Supplied entries section start

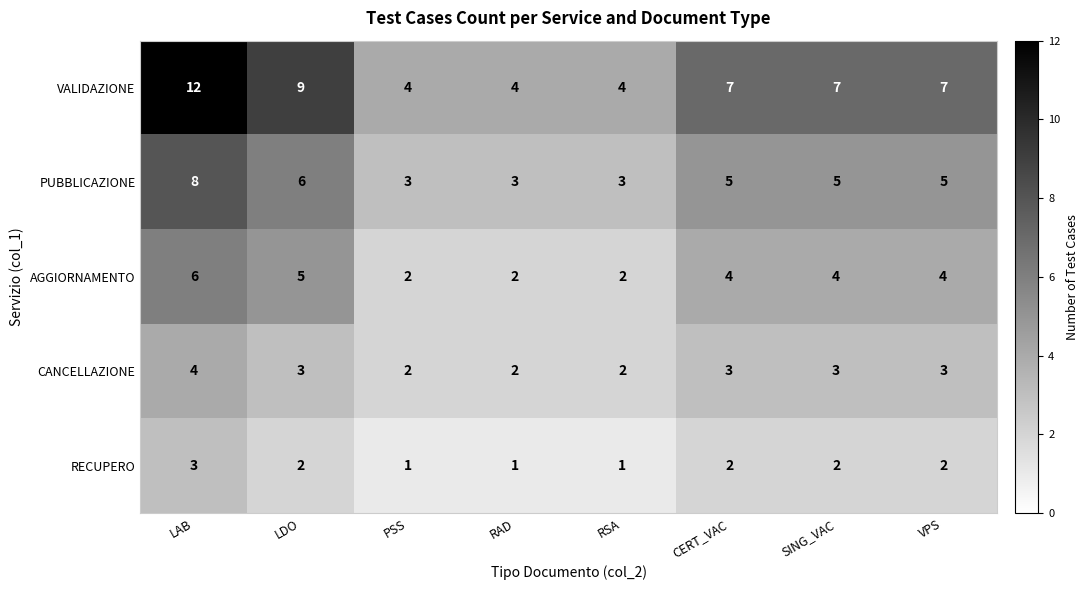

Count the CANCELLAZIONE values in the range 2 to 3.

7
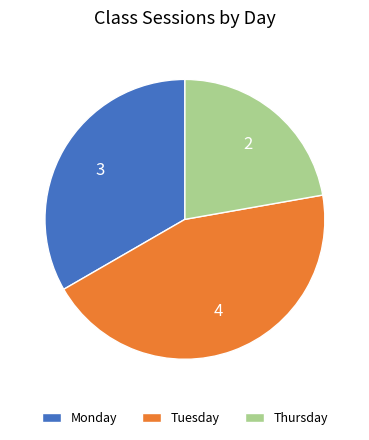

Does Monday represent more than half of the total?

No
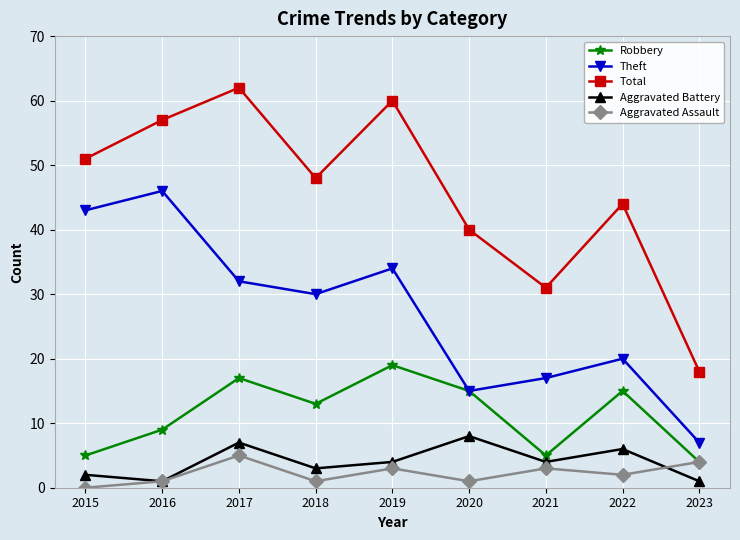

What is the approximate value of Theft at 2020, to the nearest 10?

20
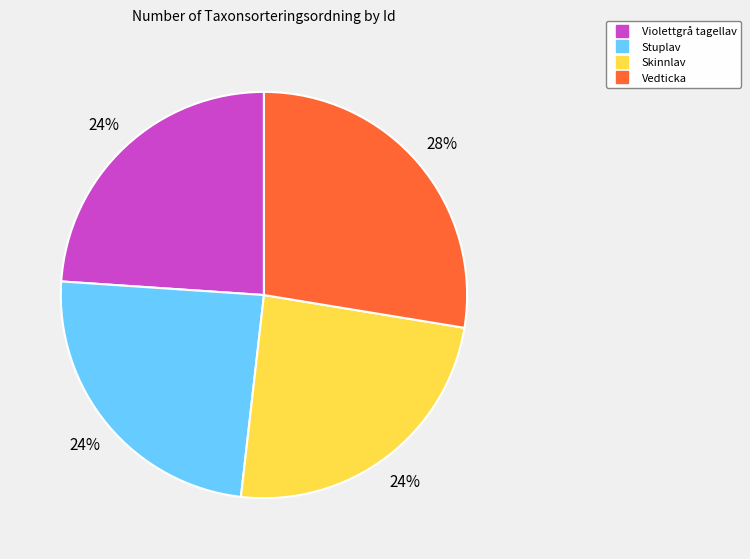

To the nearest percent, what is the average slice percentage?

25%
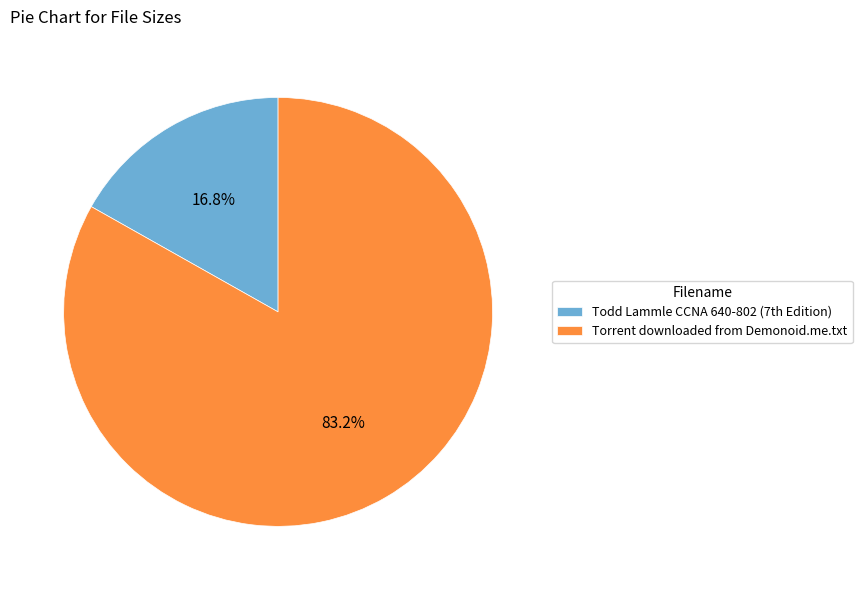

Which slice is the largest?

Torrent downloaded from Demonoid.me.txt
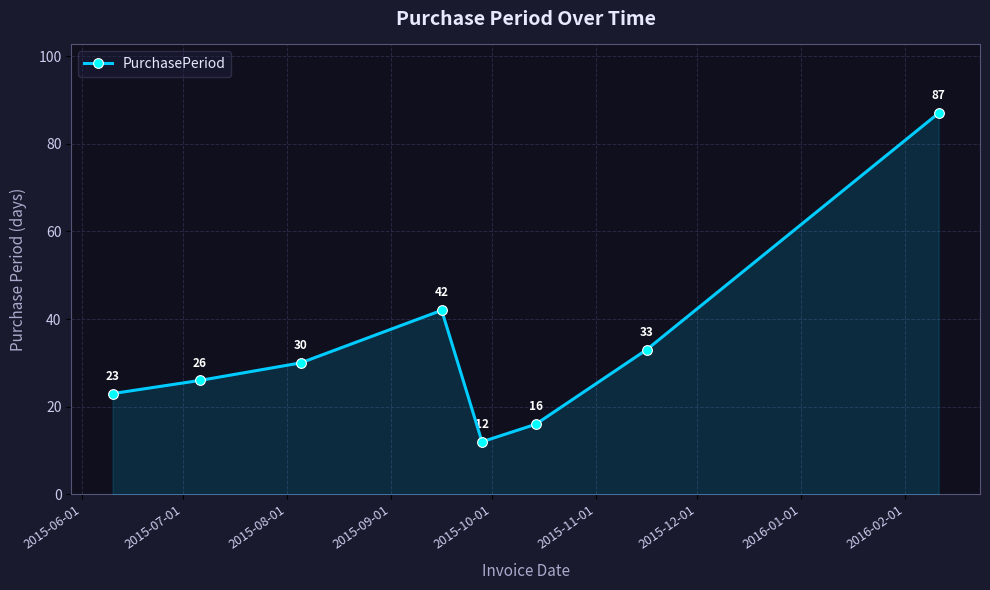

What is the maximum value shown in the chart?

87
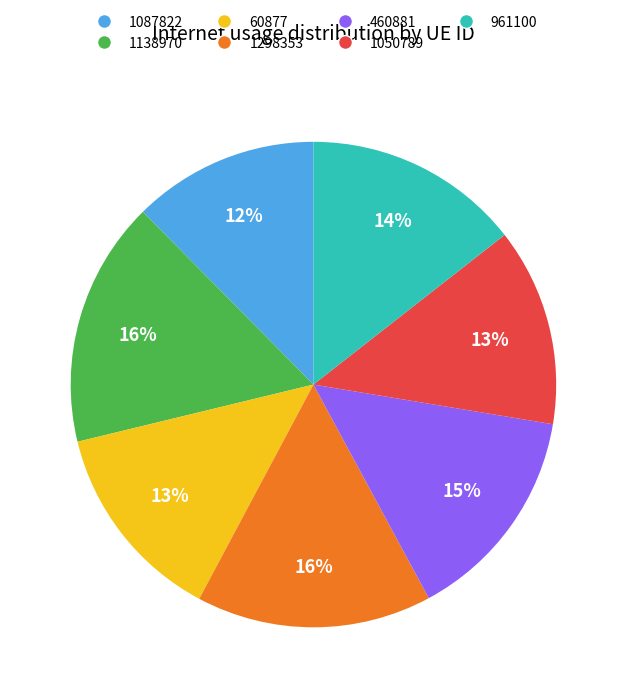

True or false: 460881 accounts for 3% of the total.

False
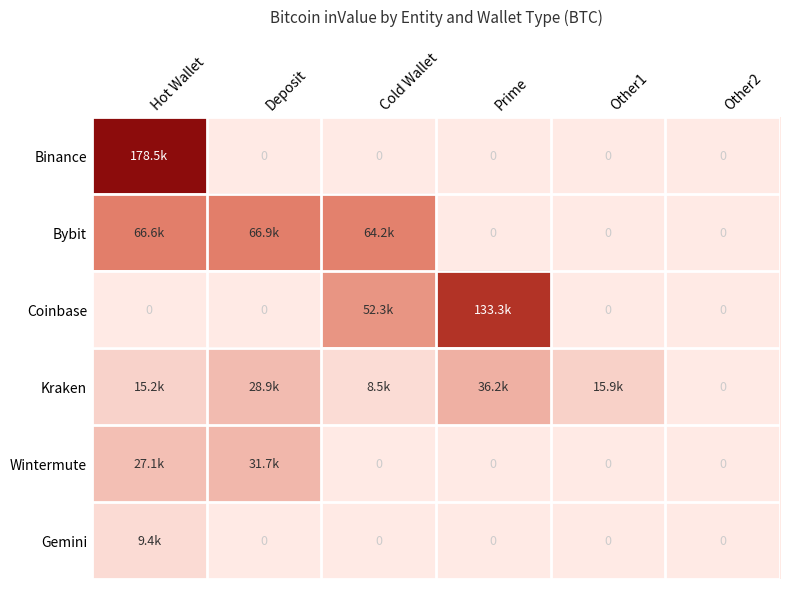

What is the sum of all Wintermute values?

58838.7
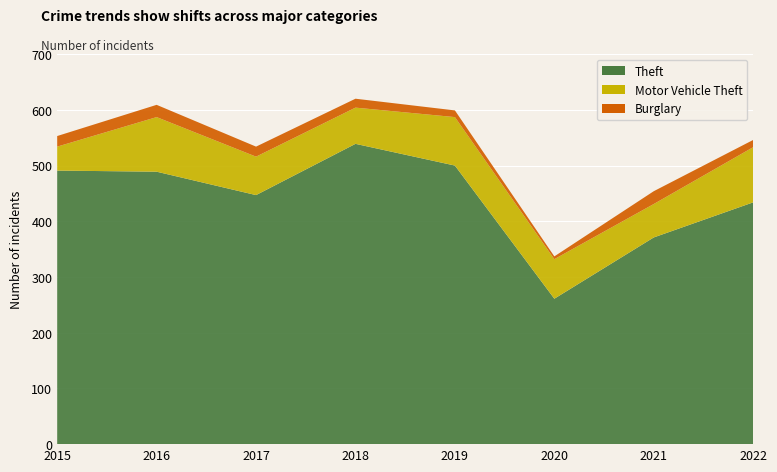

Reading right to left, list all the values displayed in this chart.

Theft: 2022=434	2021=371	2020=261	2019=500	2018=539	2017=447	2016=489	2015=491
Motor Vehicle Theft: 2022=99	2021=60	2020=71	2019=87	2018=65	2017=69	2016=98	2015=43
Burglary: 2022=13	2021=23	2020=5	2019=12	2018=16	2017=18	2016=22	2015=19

Supplied entries section end

Can you switch "nearest" to "closest" everywhere in the data and write all of it out again with nothing else changed? Leave the pictures out.

▸ **Response area**:
Count the CANCELLAZIONE values in the range 2 to 3.

7

Does Monday represent more than half of the total?

No

What is the approximate value of Theft at 2020, to the closest 10?

20

To the closest percent, what is the average slice percentage?

25%

Which slice is the largest?

Torrent downloaded from Demonoid.me.txt

What is the maximum value shown in the chart?

87

True or false: 460881 accounts for 3% of the total.

False

What is the sum of all Wintermute values?

58838.7

Reading right to left, list all the values displayed in this chart.

Theft: 2022=434	2021=371	2020=261	2019=500	2018=539	2017=447	2016=489	2015=491
Motor Vehicle Theft: 2022=99	2021=60	2020=71	2019=87	2018=65	2017=69	2016=98	2015=43
Burglary: 2022=13	2021=23	2020=5	2019=12	2018=16	2017=18	2016=22	2015=19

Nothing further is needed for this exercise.